# PASSAGE SHOWN
[Start of section]

Single by the 5th Dimension

from the album The Age of Aquarius
- B-side: "Don'tcha Hear Me Callin' to Ya"
- Released: March 1969
- Recorded: 1968
- Genre: Psychedelic soul; sunshine pop; bubblegum pop;
- Length: 4:49 (album version); 3:50 (promo single edit);
- Label: Soul City
- Composer: Galt MacDermot
- Lyricists: James Rado; Gerome Ragni;
- Producer: Bones Howe

The 5th Dimension singles chronology
| "California Soul" (1969) | "Medley: Aquarius/Let the Sunshine In" (1969) | "Workin' On a Groovy Thing" (1969) |

= Aquarius/Let the Sunshine In =

"Medley: Aquarius/Let the Sunshine In" (Note: Commonly called "Aquarius/Let the Sunshine In", "The Age of Aquarius" or "Let the Sunshine In") is a medley of two songs written for the 1967 musical Hair by James Rado and Gerome Ragni (lyrics), and Galt MacDermot (music), released as a single by American R&B group the 5th Dimension. The song spent six weeks at number one on the US Billboard Hot 100 pop singles chart in the spring of 1969 and was eventually certified platinum in the US by the RIAA. Instrumental backing was written by Bill Holman and provided by a group of session musicians commonly known as the Wrecking Crew.

[End of section]

# DATA SHOWN
[Start of section]

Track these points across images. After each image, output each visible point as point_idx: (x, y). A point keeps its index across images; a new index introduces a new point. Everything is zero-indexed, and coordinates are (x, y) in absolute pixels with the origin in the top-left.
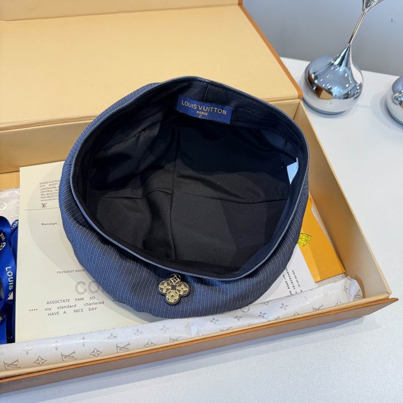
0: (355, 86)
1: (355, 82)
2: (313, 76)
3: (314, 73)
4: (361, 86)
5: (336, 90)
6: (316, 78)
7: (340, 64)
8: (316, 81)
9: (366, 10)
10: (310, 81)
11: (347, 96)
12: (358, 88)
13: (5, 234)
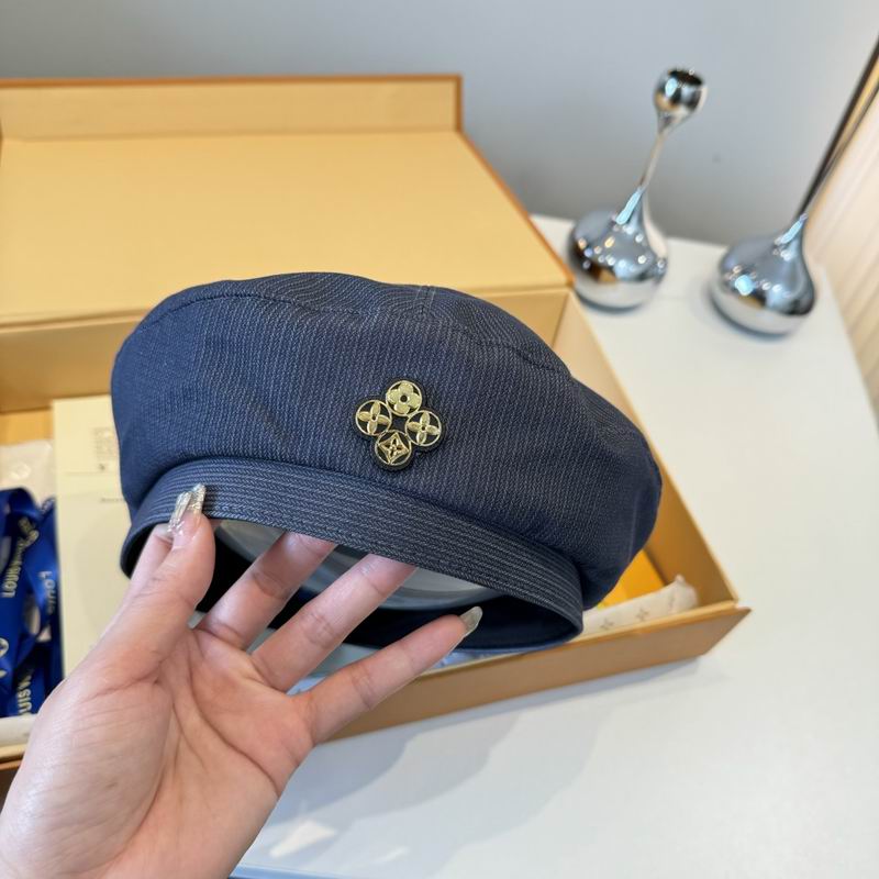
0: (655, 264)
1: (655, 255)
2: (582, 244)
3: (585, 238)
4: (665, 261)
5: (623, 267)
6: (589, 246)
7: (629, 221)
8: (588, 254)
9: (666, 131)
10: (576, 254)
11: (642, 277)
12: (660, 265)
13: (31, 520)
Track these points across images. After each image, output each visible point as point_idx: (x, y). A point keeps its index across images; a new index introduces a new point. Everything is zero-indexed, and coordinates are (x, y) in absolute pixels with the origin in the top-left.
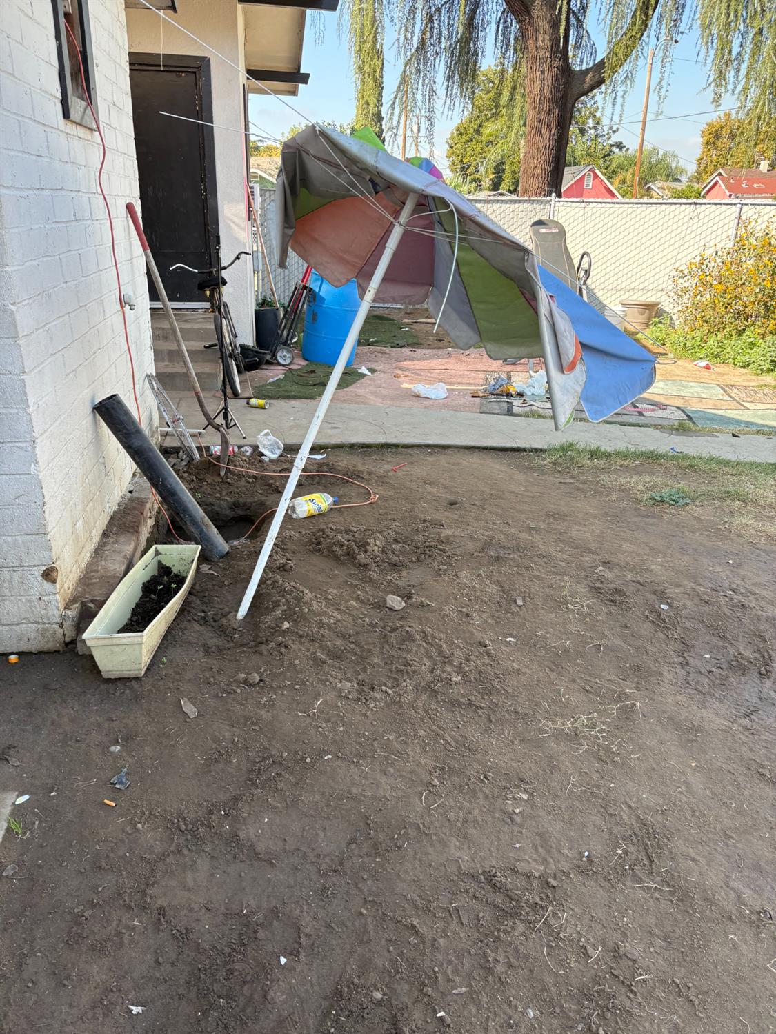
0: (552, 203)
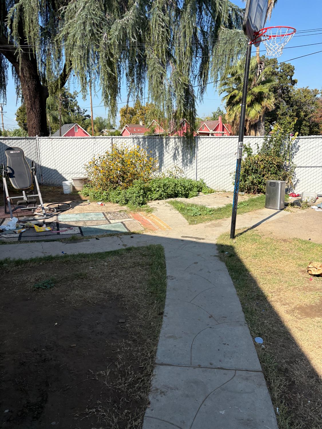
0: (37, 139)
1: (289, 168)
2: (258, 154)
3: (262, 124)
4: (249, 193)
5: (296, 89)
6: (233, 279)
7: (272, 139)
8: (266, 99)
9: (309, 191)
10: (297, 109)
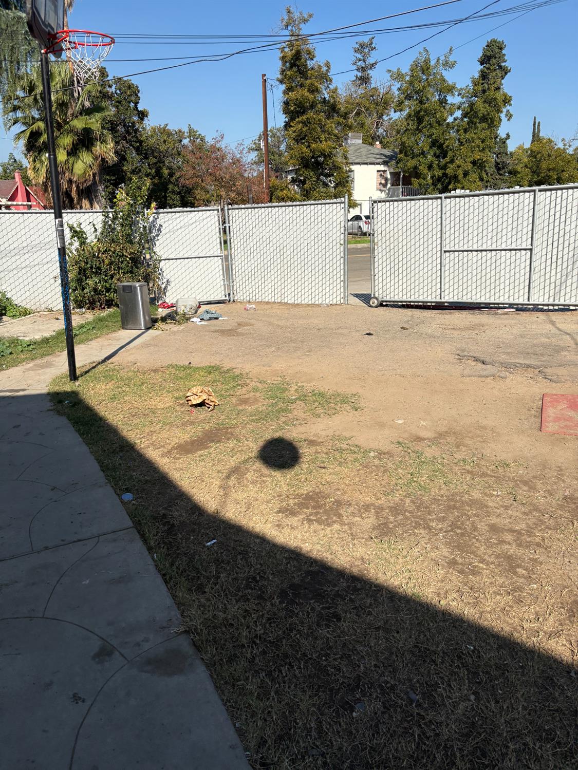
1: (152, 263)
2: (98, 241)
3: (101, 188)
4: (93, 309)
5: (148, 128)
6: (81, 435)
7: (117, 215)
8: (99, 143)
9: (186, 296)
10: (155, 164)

[End of section]

# WORK TASK
Answer from the medley passage:
1. Who is listed as the producer?
2. How many weeks did the song spend at number one on the US Billboard Hot 100?
3. Who wrote the instrumental backing?
Draw only on the medley passage, not on the entries.

# SOLUTION TO THIS PROBLEM
1. Bones Howe
2. Six weeks
3. Bill Holman